Сейчас мы пройдем по аллее, чье устоявшееся название среди горожан имеет явно выраженный сатирический подтекст – вместо деревьев здесь по обе стороны от тротуара растут несколько облезлых кустарников, внешне больше напоминающих костлявые руки мертвецов, желающих покинуть перегретую солнцем землю, нежели пышущие плодородием растения. После – повернем на узкую улочку слева с односторонним движением, облепленную пятиэтажными зданиями, что после недавней реставрации выглядят подобно увядающей женщине, чей кричащий макияж вызывает лишь сострадательную улыбку. По левую сторону от нас будет булочная, в которую мы зайдем, так как моя пассия наверняка пропустила обед во время своей рабочей смены, предпочтя ему возможность заработать побольше. Она возьмет себе хачапури по-аджарски, небольшой кусочек мильфея и горячий шоколад. Я же обойдусь розовым латте. Дождавшись, пока моя избранница закончит с основным блюдом, дабы соблюсти все нормы хорошего тона, я выйду покурить, оставив ее наедине с десертом. Подойдя к ближайшей урне, я достану сигарету из сумки и полажу ее меж зубов. Перед тем как закурить, я вложу наушники-капельки в уши и включу первую попавшуюся песню из длинного списка наименований, покоящихся внутри телефона. Цель? Отогнать выедающие нутро мысли, что имеют свойство воцаряться в голове, лишь почуяв намек на тишину. Закончив с сигаретой, выброшу ее в урну. Я помедлю с возвращением в заведение, увлеченный созвучиями, доносящимися до меня из наушников. Дав композиции дойти до эха от последней сыгранной ноты, я отправлюсь обратно в пекарню. К моменту моего возвращения за столик, избранница со скучающим видом будет водить вилкой по пустой тарелке. Попросив счет, она не спросит, стоит ли его делить на двоих – ей известно состояние моего кошелька. Я в несколько глотков управлюсь с чашкой кофе, после чего мы выйдем обратно в переулок. Небосклон над нашими головами уже приобретет лиловый оттенок, активно готовясь к закату светила. Поднимется легкий ветер, шуршащий пакетами, вальяжно пролетающими по проезжей части. Я предложу ей свой пиджак. Она, само собой, откажется. Мы неторопливо отправимся в сторону ее дома. Сегодня я ночую у нее.
*
Закурив у открытого окна, я перебираю конверты, стоящие в обитом тканью кейсе для виниловых пластинок. Часть из моей коллекции, которую я собираю столько, сколько себя помню, переехала к хозяйке квартиры в связи с моим частым нахождением в ее покоях. Вытянув приглянувшийся мне корешок, вытряхиваю пластинку в подставленную ладонь. Подхожу к кухонной тумбе, на столешнице которой расположился проигрыватель – подарок на мой последний день рождения, преподнесенный девушкой, что сейчас помешивала макароны в кастрюле, готовя ужин на двоих. Явно считываемый намек на сожительство, который я проигнорировал, сделав вид, что скрытый посыл презента оказался чересчур потаенным для его расшифровки моими извилинами. Положив грампластинку на диск проигрывателя, я опускаю иглу на канавку.

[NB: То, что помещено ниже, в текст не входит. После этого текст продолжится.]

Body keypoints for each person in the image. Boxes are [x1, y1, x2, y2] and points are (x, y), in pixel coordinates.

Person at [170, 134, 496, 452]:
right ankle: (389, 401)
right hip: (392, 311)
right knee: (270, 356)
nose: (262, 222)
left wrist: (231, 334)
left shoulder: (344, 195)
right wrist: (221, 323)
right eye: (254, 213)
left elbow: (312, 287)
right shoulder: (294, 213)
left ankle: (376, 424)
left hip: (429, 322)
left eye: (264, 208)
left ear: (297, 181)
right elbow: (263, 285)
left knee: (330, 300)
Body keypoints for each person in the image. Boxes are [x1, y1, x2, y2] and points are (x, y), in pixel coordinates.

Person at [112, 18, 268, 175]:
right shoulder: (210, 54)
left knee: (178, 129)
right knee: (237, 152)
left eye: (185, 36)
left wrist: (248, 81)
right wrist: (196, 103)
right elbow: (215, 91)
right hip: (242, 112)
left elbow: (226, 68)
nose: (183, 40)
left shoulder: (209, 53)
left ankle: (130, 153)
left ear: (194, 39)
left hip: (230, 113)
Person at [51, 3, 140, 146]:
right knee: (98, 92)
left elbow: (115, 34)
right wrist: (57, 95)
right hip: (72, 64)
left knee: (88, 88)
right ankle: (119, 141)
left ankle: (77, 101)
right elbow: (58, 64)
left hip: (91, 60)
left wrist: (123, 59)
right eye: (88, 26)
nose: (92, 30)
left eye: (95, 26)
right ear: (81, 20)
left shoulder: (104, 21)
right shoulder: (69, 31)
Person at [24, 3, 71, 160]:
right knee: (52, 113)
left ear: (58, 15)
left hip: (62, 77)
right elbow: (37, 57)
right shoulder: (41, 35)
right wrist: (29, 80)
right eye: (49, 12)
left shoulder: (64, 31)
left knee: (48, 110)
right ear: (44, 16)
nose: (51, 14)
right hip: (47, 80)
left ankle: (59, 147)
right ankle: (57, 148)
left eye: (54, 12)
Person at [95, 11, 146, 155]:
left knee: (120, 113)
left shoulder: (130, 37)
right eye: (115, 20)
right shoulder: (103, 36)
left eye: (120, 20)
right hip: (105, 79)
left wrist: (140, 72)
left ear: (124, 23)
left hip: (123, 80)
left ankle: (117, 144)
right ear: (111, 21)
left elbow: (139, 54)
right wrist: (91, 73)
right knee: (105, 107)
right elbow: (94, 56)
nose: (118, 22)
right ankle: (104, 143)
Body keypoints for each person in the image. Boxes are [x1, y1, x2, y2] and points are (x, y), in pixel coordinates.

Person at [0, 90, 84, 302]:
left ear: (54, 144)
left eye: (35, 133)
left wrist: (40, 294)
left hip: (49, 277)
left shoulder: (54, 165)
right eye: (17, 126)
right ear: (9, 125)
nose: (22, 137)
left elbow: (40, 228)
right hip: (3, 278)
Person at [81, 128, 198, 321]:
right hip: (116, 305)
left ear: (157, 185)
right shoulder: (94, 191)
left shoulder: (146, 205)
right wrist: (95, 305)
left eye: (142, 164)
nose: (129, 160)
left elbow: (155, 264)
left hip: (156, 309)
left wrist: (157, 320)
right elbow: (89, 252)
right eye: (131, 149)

Сев за обеденный стол, я тушу сигарету об пепельницу, вновь взяв в руки подсолнух, до этого бережно положенный мной на столешницу. Кухня заполняется голосами, ведущими томный диалог на французском – сумеречным саундтреком для малословных посиделок за уплетанием пасты выступил совместный альбом Сержа Гинзбурга и Джейн Биркин.

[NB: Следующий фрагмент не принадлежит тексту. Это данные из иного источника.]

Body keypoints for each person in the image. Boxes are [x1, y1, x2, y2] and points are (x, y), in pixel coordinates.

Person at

Прокручивая стебель цветка меж ладоней, я наблюдаю за его танцем. Балерина из шкатулки в ярком летнем одеянии. Я, зачарованный пируэтом, вглядываюсь в размытую от движения темную сердцевину цветка, вновь возвращаясь в мгновение расставания с той, что своим появлением выбила почву из-под моих ног, к которой я был намертво приращён. Я и несчастный подсолнух оказались собратьями по несчастью. Наша незавидная участь известна нам обоим – медленное и болезненное увядание, вызванное надломом устоявшихся парадигм.

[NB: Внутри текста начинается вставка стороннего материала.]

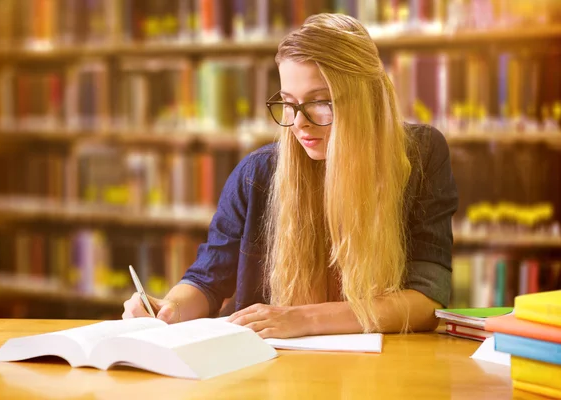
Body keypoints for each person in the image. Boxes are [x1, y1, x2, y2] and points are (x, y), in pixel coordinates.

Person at [123, 13, 458, 338]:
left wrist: (304, 319)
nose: (298, 122)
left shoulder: (420, 155)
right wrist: (170, 310)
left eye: (319, 102)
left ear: (366, 101)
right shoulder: (257, 174)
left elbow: (427, 301)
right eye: (288, 103)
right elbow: (207, 280)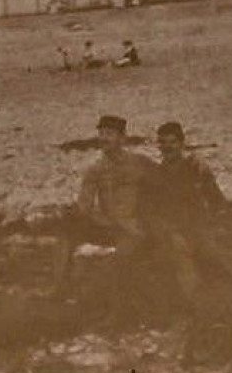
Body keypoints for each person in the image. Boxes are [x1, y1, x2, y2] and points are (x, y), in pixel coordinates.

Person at [53, 114, 157, 303]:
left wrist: (148, 218)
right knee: (68, 232)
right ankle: (59, 290)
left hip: (133, 228)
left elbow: (162, 189)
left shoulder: (141, 163)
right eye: (101, 134)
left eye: (109, 134)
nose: (103, 139)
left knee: (121, 259)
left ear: (122, 138)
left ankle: (104, 306)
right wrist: (75, 214)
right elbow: (85, 205)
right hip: (107, 226)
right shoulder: (95, 169)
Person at [145, 121, 232, 308]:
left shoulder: (196, 167)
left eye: (172, 142)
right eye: (163, 143)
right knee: (182, 259)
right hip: (173, 234)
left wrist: (216, 224)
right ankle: (200, 307)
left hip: (198, 228)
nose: (167, 147)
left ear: (182, 143)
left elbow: (216, 200)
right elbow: (152, 212)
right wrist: (169, 234)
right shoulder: (156, 175)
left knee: (221, 258)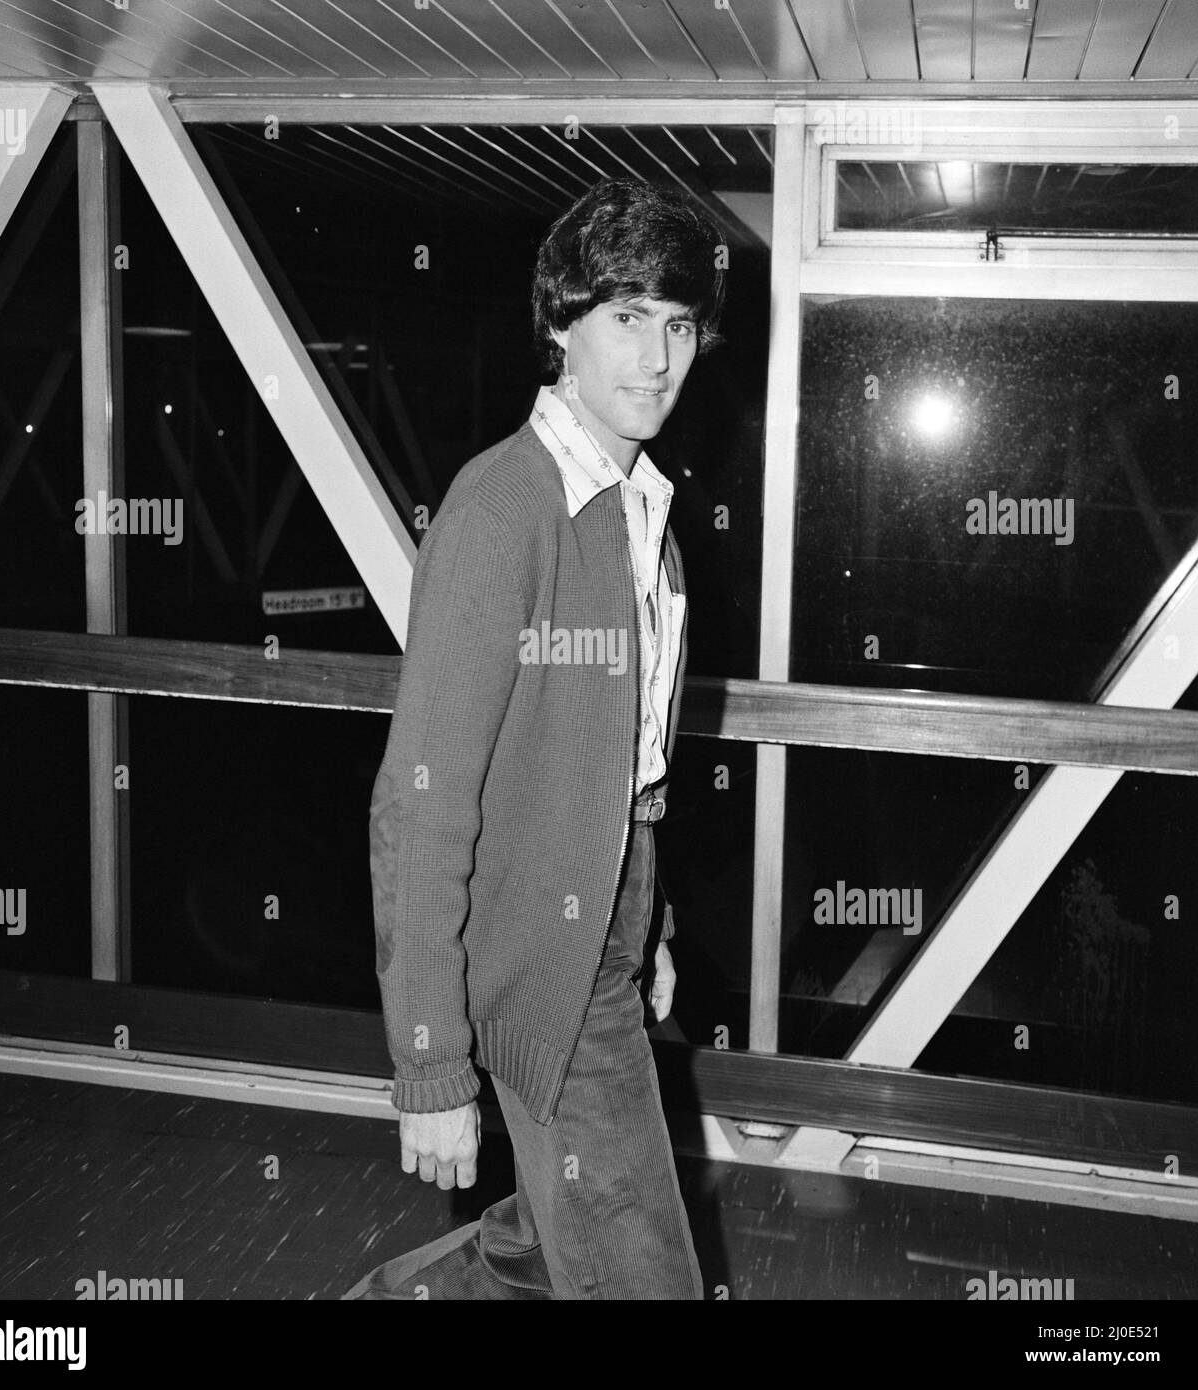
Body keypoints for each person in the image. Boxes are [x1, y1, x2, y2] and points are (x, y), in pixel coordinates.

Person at [345, 176, 726, 1301]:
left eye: (679, 325)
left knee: (543, 1247)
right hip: (535, 950)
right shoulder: (506, 508)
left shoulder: (638, 505)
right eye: (625, 318)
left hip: (605, 913)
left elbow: (628, 765)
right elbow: (421, 800)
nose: (656, 358)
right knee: (640, 1269)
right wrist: (428, 1064)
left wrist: (641, 922)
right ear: (560, 325)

Я знаю природу памяти. Годы эмпирических исследований, проведенных над подопытным, заспанное лицо которого я вижу в зеркале каждое утро, подтвердили мою теорию о том, что память – самый искусный плут, встречающийся на моем жизненном пути. Воспоминания подобны чувствительному холсту, краска на котором идет трещинами лишь при одном неосторожном взгляде на нее. Каждый раз, обращаясь к самым ценным моментам бытия, вы должны помнить – это чревато вынужденной реставрацией картины, которая, пускай изначально и незаметно, но на дистанции видоизменится настолько, что от прежнего оттиска не останется и следа. Мстительная Мнемозида не терпит незваных гостей.